Start of DATA

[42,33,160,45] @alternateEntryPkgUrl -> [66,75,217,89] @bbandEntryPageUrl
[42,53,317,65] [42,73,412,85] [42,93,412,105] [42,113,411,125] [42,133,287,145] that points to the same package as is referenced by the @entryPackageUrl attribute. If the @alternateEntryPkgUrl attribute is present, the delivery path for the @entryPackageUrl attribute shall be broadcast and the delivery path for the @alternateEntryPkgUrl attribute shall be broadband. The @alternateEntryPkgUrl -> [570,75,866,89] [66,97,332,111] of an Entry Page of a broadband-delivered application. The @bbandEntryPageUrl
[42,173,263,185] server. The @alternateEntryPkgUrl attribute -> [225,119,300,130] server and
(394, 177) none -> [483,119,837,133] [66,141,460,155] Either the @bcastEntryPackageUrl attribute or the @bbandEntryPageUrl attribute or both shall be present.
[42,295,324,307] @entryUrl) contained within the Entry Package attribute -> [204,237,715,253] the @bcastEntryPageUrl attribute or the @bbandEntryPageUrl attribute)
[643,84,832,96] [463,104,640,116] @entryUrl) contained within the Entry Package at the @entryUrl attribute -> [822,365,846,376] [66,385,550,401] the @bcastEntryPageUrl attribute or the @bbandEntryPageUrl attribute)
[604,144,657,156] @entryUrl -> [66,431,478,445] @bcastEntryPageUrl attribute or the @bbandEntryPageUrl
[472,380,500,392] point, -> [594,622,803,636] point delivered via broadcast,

End of DATA

# WHAT TO WORK ON
Could you retype exactly the lines from the one containing "[604,144,657,156] @entryUrl ->" through the final line of the data above, and no others?

# EXPECTED OUTPUT
[604,144,657,156] @entryUrl -> [66,431,478,445] @bcastEntryPageUrl attribute or the @bbandEntryPageUrl
[472,380,500,392] point, -> [594,622,803,636] point delivered via broadcast,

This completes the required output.